— INSTRUCTIONS TO FOLLOW —
Lines in which "chomików" appears should be pulled from the data below.

— DATA UNDER STUDY —
::::::::

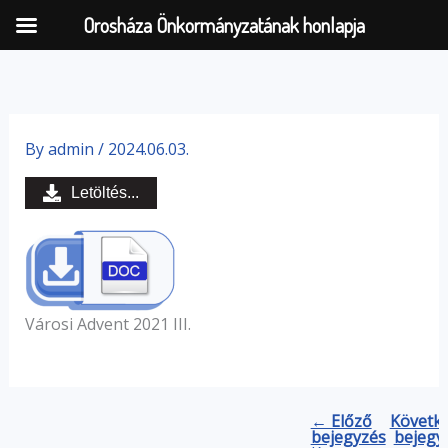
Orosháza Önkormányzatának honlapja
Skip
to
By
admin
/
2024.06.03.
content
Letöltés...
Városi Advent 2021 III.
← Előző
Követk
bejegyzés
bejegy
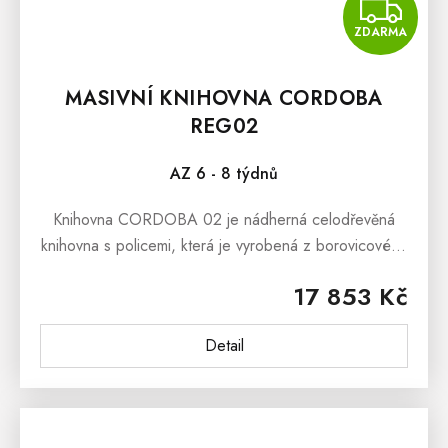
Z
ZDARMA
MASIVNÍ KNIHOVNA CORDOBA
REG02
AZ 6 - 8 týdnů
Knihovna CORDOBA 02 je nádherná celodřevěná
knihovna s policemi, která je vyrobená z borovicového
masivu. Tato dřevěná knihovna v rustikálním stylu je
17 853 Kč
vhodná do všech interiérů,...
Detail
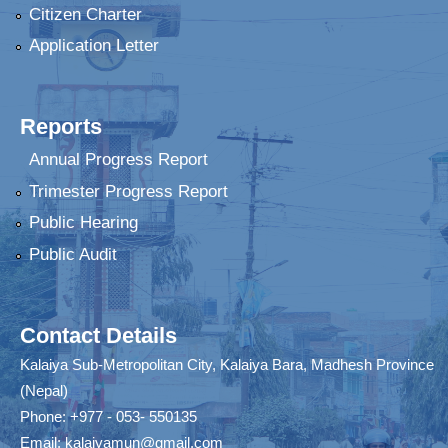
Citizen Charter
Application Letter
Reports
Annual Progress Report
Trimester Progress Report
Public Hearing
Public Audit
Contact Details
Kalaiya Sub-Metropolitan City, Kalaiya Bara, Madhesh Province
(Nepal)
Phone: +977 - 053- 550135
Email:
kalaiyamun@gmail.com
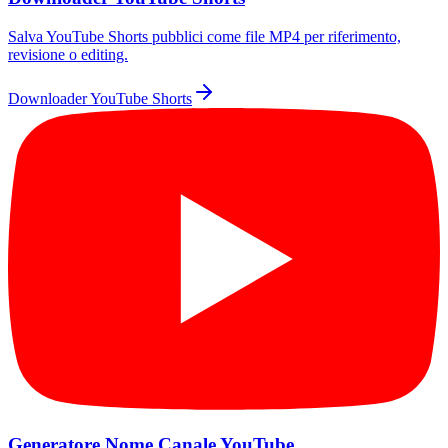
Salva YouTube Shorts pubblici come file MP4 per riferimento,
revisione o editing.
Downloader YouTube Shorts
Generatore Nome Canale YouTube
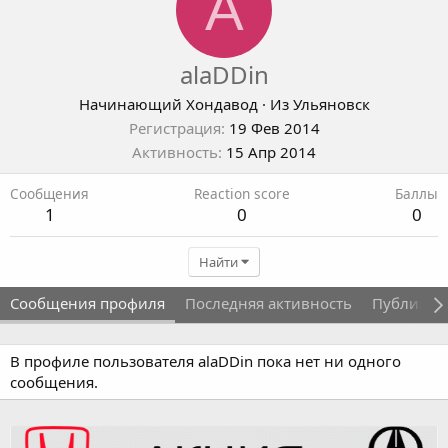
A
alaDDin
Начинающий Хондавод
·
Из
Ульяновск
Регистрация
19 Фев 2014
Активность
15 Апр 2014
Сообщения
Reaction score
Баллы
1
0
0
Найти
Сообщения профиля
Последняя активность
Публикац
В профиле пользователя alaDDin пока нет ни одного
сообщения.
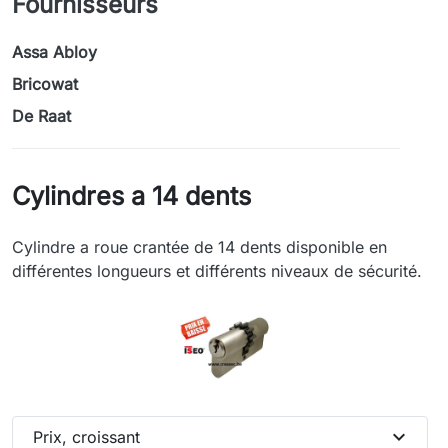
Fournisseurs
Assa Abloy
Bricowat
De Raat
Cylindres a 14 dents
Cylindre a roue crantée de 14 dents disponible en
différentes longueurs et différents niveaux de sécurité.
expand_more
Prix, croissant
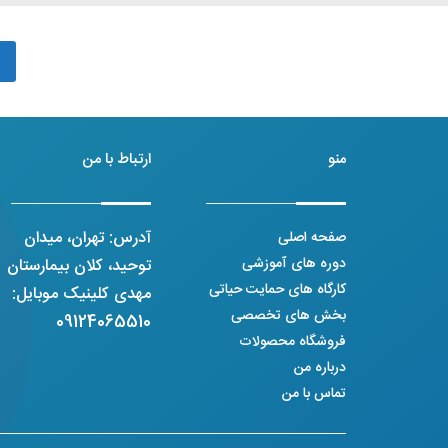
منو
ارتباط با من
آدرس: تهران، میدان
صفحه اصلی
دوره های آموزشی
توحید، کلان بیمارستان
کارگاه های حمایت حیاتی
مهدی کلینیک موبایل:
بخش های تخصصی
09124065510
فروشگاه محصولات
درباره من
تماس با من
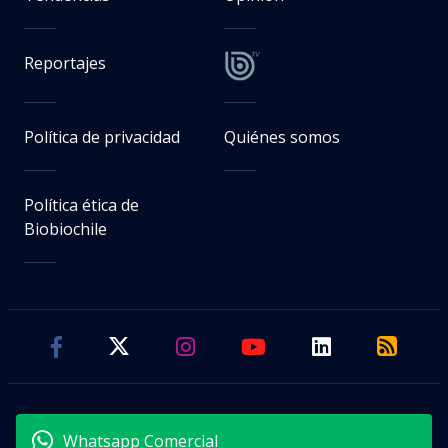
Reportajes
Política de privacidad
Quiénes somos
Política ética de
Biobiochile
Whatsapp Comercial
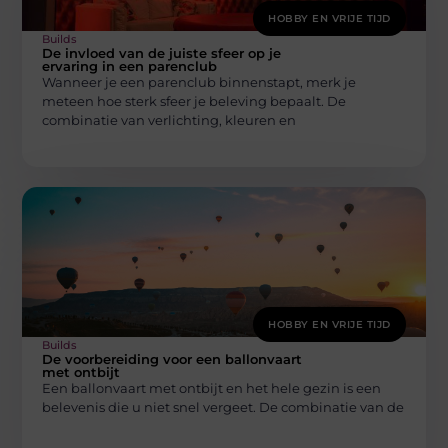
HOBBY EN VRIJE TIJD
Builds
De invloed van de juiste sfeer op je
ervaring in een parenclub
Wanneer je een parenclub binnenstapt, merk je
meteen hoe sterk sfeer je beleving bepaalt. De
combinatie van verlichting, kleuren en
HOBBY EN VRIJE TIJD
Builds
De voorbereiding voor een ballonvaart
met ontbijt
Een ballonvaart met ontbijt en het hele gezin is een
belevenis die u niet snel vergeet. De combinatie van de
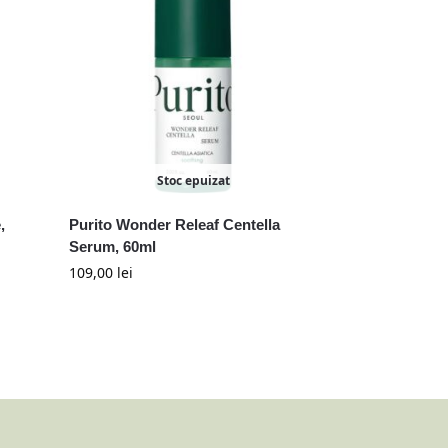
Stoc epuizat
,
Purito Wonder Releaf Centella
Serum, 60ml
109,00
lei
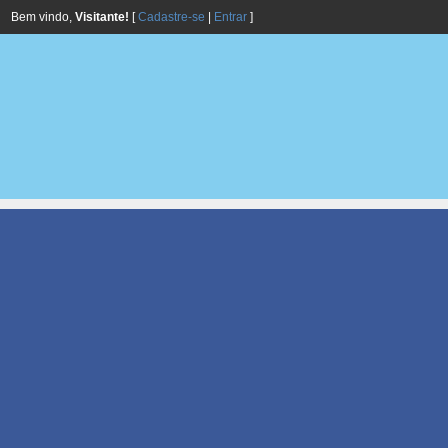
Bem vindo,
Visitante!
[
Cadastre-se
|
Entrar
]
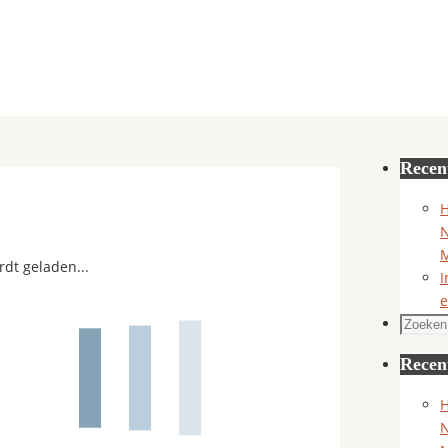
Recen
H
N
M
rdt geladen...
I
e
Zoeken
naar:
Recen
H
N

::::::::

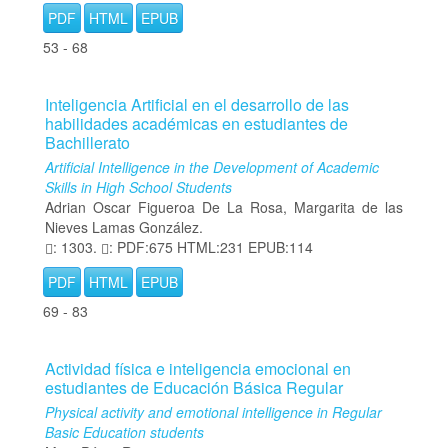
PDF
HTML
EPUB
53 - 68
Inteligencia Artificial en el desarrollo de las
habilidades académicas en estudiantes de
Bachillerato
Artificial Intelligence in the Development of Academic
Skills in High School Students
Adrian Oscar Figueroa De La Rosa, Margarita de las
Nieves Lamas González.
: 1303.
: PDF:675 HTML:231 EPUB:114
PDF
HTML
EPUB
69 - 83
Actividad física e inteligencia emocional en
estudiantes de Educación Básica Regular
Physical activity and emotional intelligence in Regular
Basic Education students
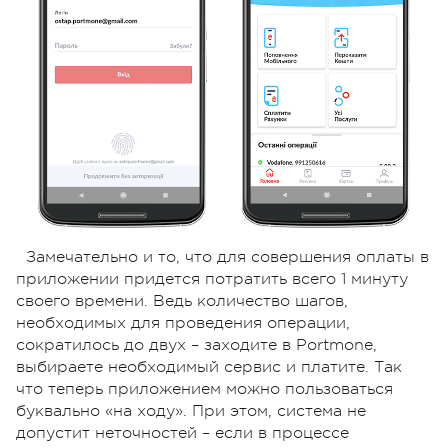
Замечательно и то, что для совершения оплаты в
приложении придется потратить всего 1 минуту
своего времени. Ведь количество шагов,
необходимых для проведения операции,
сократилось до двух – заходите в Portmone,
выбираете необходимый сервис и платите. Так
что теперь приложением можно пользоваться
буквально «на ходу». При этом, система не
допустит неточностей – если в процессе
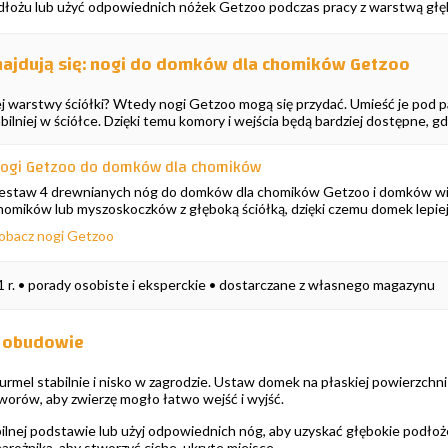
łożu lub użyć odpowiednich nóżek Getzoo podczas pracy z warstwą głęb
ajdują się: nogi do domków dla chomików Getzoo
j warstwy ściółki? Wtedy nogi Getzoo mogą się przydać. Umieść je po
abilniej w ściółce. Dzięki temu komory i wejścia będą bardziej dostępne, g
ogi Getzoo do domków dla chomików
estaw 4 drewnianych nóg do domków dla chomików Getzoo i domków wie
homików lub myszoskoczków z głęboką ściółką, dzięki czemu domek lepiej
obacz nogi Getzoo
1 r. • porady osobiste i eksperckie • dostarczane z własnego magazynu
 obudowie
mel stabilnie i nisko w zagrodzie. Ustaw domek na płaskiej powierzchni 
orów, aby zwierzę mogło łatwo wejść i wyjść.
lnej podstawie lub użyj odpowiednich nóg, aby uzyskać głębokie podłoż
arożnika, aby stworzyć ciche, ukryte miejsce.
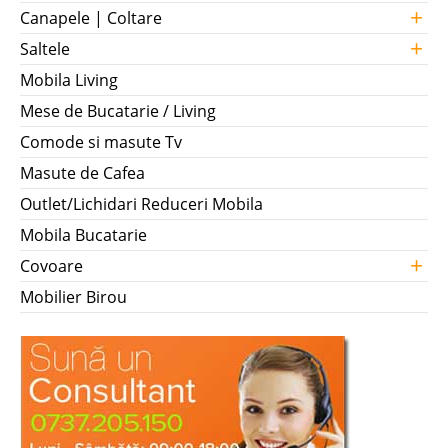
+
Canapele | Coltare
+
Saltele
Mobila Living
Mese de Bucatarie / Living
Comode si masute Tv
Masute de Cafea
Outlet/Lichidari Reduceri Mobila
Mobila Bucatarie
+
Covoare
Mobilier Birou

::::::::

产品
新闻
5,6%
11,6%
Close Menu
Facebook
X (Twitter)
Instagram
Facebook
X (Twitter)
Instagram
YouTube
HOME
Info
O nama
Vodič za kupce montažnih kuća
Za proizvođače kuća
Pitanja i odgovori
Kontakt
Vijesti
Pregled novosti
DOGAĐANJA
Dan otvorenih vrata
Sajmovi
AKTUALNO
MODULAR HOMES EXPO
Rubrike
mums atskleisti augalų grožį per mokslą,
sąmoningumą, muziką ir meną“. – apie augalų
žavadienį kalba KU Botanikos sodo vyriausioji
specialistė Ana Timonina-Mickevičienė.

::::::::

— ANSWER BELOW —
ajdują się: nogi do domków dla chomików Getzoo
ogi Getzoo do domków dla chomików
estaw 4 drewnianych nóg do domków dla chomików Getzoo i domków wie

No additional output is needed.